**The task:** Select every line in the items below that contains the word "Commenting", treating uppercase and lowercase as different.

**Records to process:**

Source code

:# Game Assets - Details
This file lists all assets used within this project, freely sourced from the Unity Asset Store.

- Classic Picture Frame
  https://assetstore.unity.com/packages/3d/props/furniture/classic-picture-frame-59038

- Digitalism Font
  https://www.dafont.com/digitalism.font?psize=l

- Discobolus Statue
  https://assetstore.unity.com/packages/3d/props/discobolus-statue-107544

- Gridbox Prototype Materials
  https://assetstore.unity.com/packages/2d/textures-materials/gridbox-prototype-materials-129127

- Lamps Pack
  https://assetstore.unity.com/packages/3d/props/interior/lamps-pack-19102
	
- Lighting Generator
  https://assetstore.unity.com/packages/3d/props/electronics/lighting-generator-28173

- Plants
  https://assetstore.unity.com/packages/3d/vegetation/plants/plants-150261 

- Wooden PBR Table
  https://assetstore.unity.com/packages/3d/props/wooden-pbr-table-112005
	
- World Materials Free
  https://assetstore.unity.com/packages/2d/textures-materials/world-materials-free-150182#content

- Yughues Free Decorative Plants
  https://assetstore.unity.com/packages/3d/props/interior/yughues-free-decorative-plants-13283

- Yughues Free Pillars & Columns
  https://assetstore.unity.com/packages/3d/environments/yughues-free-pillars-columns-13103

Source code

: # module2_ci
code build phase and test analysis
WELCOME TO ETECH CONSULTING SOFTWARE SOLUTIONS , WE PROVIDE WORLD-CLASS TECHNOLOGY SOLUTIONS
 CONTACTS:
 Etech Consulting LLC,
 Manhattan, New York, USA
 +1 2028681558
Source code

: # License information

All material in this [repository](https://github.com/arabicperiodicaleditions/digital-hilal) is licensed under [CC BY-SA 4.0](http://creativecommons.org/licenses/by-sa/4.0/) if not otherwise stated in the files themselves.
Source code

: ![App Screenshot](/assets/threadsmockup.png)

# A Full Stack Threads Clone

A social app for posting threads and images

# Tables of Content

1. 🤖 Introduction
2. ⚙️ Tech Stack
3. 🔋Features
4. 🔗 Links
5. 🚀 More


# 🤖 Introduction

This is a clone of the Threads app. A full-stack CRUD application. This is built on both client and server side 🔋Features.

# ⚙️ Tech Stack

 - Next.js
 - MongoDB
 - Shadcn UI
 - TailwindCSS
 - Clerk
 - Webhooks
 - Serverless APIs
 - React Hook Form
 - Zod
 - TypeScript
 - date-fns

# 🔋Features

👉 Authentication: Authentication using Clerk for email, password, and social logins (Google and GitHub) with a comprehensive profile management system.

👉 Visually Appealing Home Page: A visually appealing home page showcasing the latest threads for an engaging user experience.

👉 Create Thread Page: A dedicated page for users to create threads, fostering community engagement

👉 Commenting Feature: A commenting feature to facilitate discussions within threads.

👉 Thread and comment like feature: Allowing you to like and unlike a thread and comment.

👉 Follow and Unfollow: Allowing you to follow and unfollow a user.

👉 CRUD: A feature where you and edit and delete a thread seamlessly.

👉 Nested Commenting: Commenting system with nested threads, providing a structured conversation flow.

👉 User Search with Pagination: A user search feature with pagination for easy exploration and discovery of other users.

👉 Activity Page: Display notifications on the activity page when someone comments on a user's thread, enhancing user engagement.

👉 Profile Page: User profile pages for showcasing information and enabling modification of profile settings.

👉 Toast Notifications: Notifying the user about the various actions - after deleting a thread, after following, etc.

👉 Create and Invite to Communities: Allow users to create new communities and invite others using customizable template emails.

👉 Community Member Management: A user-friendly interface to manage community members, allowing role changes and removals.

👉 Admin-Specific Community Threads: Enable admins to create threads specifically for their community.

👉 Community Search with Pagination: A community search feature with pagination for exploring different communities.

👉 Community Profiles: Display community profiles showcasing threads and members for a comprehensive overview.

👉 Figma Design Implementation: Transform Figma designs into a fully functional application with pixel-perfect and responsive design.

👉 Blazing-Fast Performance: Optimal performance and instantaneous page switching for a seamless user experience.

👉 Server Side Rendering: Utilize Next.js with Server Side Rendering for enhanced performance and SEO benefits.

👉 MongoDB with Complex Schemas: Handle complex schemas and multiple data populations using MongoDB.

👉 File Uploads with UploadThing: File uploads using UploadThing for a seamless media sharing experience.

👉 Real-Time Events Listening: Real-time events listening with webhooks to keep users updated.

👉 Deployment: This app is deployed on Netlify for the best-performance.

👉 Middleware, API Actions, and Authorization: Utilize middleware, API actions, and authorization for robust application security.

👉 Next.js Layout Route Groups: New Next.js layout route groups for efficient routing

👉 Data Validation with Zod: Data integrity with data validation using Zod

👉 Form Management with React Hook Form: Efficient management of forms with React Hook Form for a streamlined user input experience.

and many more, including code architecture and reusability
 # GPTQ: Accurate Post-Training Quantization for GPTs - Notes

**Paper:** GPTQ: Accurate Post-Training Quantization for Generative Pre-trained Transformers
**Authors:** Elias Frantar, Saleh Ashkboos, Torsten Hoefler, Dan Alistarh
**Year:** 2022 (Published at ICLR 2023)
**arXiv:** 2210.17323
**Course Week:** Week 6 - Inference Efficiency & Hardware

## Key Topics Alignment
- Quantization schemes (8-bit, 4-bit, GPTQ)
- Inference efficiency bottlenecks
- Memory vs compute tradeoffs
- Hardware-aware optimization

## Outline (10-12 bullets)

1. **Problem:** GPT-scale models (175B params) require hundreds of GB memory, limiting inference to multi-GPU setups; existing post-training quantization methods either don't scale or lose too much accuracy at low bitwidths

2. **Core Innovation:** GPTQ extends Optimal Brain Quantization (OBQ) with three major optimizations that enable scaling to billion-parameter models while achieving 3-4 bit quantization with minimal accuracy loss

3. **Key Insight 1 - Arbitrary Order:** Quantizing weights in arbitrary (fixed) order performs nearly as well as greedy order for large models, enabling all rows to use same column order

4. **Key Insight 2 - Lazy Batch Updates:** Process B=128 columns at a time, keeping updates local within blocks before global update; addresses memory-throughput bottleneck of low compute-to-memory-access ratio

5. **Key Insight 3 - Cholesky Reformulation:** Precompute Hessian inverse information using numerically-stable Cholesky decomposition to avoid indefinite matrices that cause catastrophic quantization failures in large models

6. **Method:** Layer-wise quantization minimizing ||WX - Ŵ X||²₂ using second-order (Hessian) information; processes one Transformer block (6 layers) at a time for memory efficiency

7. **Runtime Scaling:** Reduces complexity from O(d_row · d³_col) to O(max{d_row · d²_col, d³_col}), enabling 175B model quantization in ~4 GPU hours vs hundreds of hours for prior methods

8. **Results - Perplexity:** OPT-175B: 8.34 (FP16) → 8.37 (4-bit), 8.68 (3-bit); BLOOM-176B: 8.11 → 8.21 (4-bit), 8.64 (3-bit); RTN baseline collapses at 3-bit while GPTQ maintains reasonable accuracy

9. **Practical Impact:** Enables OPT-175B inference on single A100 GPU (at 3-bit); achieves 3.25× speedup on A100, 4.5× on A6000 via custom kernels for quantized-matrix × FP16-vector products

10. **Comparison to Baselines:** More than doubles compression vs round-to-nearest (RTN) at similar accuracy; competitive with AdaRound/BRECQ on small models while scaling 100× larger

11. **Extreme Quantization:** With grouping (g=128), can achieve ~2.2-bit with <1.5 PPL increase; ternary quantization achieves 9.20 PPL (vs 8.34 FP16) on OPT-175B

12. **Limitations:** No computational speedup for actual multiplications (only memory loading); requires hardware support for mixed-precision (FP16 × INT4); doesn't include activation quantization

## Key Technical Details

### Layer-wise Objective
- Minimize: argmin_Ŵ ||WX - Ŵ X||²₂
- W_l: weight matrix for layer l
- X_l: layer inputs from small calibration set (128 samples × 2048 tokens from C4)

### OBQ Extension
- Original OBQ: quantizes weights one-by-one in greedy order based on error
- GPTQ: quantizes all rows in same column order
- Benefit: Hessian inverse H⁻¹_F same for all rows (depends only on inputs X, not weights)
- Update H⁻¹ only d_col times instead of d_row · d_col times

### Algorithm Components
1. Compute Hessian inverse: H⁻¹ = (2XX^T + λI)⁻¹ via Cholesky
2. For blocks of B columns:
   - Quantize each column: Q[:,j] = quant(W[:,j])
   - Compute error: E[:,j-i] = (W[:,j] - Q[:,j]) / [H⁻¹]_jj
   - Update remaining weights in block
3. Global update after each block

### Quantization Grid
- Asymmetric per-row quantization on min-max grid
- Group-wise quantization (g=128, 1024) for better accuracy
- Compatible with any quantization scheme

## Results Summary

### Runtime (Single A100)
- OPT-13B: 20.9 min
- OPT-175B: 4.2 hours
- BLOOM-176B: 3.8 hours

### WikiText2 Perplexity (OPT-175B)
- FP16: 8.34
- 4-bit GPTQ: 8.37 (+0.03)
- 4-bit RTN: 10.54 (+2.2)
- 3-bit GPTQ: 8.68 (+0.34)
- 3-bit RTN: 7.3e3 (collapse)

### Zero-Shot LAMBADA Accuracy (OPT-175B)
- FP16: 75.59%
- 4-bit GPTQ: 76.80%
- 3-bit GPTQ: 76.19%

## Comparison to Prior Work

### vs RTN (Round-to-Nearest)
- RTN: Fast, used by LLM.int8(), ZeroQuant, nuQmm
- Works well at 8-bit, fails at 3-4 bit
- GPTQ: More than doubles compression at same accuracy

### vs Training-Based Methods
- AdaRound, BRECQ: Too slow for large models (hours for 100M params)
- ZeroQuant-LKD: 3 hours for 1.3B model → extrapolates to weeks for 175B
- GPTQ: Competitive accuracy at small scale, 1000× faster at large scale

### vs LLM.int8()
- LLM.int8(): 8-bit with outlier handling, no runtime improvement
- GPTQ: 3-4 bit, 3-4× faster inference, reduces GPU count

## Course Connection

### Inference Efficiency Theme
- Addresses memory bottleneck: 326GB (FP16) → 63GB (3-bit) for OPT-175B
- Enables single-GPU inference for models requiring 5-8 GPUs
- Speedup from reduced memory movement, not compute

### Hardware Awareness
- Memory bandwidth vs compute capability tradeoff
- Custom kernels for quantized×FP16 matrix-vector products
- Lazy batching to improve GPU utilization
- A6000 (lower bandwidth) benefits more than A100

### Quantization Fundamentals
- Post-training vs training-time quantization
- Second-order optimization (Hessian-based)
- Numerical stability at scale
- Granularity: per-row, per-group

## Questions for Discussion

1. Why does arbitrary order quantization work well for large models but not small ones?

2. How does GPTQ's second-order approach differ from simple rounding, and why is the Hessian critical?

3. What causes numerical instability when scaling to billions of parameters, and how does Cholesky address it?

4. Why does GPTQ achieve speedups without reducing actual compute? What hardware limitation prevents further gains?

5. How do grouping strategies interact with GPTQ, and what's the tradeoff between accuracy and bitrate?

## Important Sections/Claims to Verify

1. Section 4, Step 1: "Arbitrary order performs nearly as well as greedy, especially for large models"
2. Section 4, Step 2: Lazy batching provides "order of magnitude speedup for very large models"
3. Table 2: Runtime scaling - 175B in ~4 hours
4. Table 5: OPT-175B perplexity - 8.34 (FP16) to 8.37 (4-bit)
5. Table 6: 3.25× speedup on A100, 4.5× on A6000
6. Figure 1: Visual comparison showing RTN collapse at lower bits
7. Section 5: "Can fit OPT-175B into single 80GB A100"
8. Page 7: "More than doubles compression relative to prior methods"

**Exercise output:**
👉 Commenting Feature: A commenting feature to facilitate discussions within threads.
👉 Nested Commenting: Commenting system with nested threads, providing a structured conversation flow.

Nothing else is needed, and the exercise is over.